Stored entries:
····················

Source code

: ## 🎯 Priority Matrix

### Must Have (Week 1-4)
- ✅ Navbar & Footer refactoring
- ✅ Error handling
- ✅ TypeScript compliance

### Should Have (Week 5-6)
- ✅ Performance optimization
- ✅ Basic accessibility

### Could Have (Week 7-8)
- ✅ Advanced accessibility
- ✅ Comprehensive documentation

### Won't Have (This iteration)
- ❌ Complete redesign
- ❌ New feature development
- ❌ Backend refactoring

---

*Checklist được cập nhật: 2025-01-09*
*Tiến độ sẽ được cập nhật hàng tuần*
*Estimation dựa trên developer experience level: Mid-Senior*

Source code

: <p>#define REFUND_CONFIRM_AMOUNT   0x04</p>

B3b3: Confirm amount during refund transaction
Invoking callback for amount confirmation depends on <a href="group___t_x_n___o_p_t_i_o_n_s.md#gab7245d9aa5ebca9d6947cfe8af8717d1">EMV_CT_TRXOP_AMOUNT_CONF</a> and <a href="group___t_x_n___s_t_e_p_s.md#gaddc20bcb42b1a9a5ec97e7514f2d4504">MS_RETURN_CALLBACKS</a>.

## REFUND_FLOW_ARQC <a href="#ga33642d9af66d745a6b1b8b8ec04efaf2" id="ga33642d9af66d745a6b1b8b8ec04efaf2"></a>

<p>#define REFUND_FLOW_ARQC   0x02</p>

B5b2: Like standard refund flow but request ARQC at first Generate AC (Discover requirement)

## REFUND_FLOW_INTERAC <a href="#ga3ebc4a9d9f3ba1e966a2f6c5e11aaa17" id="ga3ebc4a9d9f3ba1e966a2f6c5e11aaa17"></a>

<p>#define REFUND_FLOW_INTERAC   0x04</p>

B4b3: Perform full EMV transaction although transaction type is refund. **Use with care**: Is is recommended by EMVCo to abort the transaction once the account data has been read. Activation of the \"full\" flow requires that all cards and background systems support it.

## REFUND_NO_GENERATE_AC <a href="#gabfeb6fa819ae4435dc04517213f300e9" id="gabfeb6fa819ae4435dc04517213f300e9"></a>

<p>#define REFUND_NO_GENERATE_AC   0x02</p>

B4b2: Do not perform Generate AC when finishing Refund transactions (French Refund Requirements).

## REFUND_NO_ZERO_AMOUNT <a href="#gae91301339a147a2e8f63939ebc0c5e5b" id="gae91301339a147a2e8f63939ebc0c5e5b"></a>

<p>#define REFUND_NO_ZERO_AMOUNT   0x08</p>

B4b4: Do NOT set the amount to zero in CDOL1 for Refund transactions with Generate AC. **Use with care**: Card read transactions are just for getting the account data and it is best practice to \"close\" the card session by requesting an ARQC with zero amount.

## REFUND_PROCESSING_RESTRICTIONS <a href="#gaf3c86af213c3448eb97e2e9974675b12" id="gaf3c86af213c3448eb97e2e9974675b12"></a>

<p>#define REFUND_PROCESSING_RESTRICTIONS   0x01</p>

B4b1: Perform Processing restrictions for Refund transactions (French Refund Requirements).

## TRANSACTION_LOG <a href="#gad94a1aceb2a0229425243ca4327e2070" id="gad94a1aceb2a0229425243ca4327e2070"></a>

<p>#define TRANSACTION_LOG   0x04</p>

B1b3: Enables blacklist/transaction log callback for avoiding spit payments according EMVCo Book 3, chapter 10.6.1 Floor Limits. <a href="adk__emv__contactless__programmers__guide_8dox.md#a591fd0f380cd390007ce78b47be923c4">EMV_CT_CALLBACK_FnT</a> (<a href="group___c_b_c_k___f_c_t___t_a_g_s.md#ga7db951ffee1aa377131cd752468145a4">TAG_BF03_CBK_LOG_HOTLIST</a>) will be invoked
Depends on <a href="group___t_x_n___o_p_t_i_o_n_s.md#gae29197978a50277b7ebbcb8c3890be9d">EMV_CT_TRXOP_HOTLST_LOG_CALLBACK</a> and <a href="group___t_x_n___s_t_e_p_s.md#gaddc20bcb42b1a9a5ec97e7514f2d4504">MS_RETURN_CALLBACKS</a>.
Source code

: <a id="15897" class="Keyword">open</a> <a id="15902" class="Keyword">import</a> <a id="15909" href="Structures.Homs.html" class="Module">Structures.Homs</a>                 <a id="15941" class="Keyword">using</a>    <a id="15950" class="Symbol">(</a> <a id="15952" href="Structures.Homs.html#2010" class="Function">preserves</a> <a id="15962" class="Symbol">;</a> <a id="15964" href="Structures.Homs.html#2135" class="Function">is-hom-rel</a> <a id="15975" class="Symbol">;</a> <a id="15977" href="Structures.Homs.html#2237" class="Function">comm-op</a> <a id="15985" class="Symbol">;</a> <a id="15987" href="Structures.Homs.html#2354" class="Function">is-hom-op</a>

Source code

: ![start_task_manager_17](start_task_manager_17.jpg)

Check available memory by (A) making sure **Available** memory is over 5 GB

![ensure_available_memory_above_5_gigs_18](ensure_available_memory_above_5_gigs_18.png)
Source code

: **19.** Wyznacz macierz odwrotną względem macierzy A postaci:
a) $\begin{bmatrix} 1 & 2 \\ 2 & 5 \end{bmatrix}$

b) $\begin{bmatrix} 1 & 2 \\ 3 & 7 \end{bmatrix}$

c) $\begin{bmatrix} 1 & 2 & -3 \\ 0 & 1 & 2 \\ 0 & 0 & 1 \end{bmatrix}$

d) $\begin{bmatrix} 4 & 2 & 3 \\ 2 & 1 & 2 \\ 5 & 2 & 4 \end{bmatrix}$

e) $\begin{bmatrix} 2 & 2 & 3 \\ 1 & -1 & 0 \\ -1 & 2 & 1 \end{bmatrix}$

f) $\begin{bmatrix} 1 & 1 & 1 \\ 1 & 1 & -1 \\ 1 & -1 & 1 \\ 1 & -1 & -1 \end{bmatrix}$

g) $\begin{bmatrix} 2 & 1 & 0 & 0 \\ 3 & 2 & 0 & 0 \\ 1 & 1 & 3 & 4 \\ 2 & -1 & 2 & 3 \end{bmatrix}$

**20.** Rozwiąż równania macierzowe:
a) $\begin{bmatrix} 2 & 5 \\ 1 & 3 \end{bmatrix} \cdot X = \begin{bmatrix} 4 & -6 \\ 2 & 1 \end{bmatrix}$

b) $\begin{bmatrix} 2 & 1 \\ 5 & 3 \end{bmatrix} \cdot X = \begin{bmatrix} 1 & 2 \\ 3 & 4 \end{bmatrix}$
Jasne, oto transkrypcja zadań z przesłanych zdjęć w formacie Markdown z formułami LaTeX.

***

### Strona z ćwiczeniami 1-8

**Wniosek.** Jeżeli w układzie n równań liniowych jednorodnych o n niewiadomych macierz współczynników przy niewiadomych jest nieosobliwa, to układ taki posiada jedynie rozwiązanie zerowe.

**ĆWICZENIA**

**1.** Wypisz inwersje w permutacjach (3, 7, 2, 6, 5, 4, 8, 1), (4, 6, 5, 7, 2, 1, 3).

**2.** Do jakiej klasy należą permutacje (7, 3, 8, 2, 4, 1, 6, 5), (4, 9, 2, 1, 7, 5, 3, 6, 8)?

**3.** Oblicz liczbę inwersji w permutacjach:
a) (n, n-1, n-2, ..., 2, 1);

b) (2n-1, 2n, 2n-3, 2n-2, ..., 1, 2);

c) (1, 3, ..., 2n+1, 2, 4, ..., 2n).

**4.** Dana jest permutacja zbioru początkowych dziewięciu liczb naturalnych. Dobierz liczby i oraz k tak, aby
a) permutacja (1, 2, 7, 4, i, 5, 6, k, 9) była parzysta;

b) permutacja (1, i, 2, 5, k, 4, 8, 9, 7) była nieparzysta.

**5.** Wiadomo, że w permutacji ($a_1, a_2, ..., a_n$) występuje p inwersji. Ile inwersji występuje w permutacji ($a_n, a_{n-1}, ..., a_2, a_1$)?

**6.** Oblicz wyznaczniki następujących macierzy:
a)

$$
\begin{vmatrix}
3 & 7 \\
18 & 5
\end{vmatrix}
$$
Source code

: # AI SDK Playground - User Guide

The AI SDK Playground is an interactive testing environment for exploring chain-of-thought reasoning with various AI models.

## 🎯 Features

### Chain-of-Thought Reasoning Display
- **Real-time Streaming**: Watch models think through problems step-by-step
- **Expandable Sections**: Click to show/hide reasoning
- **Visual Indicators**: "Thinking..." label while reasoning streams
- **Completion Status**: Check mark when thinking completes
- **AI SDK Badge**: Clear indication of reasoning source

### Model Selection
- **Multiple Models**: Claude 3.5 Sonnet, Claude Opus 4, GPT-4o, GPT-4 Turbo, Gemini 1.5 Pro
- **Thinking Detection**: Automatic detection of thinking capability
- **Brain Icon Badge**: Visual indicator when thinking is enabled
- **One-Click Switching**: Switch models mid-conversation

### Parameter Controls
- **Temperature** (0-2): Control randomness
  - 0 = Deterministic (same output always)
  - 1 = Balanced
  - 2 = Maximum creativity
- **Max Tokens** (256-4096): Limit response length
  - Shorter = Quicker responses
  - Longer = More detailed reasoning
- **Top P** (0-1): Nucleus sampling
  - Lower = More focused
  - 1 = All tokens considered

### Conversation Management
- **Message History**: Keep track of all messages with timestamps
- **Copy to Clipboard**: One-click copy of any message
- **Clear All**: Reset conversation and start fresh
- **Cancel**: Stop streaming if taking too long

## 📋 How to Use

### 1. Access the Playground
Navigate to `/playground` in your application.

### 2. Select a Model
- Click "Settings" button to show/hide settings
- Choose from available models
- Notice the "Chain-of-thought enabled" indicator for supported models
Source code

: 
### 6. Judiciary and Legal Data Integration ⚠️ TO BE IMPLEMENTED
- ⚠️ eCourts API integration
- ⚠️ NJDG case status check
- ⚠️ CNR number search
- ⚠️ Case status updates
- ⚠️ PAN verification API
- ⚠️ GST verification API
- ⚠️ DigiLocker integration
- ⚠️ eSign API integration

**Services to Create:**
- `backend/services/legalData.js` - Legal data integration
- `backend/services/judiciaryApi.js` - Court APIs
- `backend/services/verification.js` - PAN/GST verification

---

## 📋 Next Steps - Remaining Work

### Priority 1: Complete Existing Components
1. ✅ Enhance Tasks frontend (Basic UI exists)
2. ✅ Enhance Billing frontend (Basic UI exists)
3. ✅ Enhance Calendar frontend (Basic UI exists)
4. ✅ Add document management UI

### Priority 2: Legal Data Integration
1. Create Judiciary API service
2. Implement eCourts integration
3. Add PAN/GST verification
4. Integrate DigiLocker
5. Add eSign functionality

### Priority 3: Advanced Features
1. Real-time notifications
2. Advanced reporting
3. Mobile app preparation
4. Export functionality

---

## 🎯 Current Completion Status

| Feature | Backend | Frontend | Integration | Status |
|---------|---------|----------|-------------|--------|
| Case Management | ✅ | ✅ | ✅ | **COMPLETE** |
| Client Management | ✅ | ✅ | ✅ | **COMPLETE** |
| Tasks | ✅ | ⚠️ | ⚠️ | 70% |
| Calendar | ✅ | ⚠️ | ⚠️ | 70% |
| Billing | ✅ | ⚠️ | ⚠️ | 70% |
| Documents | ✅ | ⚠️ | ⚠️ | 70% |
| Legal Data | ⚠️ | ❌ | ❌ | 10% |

····················

| JOB ITEM |
Could you copy the lines from the line with "### Model Selection" up to and including the line with "- **One-Click Switching**: Switch", word for word?

| WRITTEN SOLUTION |
### Model Selection
- **Multiple Models**: Claude 3.5 Sonnet, Claude Opus 4, GPT-4o, GPT-4 Turbo, Gemini 1.5 Pro
- **Thinking Detection**: Automatic detection of thinking capability
- **Brain Icon Badge**: Visual indicator when thinking is enabled
- **One-Click Switching**: Switch models mid-conversation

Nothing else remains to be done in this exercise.